DSPRelated.com
Forums

What kind of analog circuit has a bad group delay spec?

Started by fl March 28, 2017
Hi,

I was asked by someone about this question: 
"What kind of analog circuit has a bad group delay spec?"

I only know some analog circuit having good group delay spec,
not the opposite.


Do you know the answer?

Thanks,
fl  <rxjwg98@gmail.com> wrote:

>I was asked by someone about this question: >"What kind of analog circuit has a bad group delay spec?"
There are no stupid questions, only stupid answers, although this question comes close. A bad spec would be either: 1) A spec that is impossible to meet, or is economically infeasible; or 2) A spec that, if met, would cause the surrounding system to malfunction; or 3) A spec that is self-contradictory A bad group delay spec would be a group delay spec that is bad per one of the above. Now I need more coffee. Steve
On Tue, 28 Mar 2017 12:09:42 -0700, fl wrote:

> Hi, > > I was asked by someone about this question: > "What kind of analog circuit has a bad group delay spec?" > > I only know some analog circuit having good group delay spec, > not the opposite. > > > Do you know the answer? > > Thanks,
It sounds like a poorly thought out interview question, or one of those where they're trying to pin you to the wall so they can measure how you squirm. Assuming that "bad" means "spread out", any minimum-phase filter that has a good sharp cutoff in the frequency domain (particularly one with ripple) will have a "bad" group delay characteristic, at least in the sense that the group delay will be spread out. -- Tim Wescott Wescott Design Services http://www.wescottdesign.com I'm looking for work -- see my website!

== DATASET EXCERPTS ==
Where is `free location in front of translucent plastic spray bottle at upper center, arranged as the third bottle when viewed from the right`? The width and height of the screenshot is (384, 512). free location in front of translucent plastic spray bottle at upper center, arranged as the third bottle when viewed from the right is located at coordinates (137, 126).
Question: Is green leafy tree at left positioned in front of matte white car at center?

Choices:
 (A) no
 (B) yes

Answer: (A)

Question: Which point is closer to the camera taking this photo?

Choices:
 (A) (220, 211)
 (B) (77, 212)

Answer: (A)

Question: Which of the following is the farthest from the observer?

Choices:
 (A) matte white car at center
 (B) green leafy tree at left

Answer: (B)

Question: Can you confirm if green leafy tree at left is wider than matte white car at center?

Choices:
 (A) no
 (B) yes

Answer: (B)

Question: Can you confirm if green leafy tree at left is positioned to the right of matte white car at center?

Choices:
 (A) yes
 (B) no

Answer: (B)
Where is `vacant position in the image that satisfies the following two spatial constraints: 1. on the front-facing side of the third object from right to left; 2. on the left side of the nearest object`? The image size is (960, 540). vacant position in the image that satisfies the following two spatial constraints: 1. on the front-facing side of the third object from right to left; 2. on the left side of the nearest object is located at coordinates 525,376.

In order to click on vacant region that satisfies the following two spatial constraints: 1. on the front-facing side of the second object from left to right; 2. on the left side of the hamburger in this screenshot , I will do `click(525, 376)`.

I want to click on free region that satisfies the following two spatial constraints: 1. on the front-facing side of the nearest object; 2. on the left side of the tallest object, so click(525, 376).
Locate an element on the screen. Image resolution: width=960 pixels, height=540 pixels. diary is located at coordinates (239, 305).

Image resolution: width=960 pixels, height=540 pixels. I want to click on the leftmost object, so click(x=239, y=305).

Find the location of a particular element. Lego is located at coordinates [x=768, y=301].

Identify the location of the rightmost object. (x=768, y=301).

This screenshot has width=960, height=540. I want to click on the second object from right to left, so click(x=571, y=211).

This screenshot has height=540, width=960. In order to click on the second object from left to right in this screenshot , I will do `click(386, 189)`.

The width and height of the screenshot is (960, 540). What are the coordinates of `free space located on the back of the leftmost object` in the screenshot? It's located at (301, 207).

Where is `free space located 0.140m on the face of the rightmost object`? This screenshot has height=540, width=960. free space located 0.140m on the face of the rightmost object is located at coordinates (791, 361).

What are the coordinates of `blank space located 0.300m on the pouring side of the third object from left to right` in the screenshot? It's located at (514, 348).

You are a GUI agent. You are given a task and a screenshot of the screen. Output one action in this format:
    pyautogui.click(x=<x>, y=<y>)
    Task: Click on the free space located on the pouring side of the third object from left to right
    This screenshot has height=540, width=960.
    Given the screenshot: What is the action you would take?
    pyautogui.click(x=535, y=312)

== GIVEN TASK 1 ==
Summarize the group delay forum thread in two sentences.
== GIVEN TASK 2 ==
In the group delay forum thread, what kind of filter does Tim Wescott say will have a spread-out group delay?

== EXPECTED OUTPUT 1 ==
A poster named fl asks what kind of analog circuit has a bad group delay spec, noting that they know only of circuits with good group delay specs. Steve replies that a bad spec is one that is impossible or uneconomical to meet, would make the surrounding system malfunction, or contradicts itself, while Tim Wescott says that if "bad" means spread out, any minimum-phase filter with a sharp frequency cutoff will have that kind of group delay.

== EXPECTED OUTPUT 2 ==
Any minimum-phase filter with a good sharp cutoff in the frequency domain, particularly one with ripple.